Every line of the material must be copied exactly.

→ **Input for this task**
===

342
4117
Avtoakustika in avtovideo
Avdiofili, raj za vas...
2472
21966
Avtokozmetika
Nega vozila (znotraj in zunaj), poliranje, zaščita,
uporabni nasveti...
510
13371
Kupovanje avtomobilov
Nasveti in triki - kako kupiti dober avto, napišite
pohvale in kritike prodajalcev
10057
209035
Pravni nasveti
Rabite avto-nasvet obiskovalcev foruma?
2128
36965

===

→ **Task output**
342
4117
Avtoakustika in avtovideo
Avdiofili, raj za vas...
2472
21966
Avtokozmetika
Nega vozila (znotraj in zunaj), poliranje, zaščita,
uporabni nasveti...
510
13371
Kupovanje avtomobilov
Nasveti in triki - kako kupiti dober avto, napišite
pohvale in kritike prodajalcev
10057
209035
Pravni nasveti
Rabite avto-nasvet obiskovalcev foruma?
2128
36965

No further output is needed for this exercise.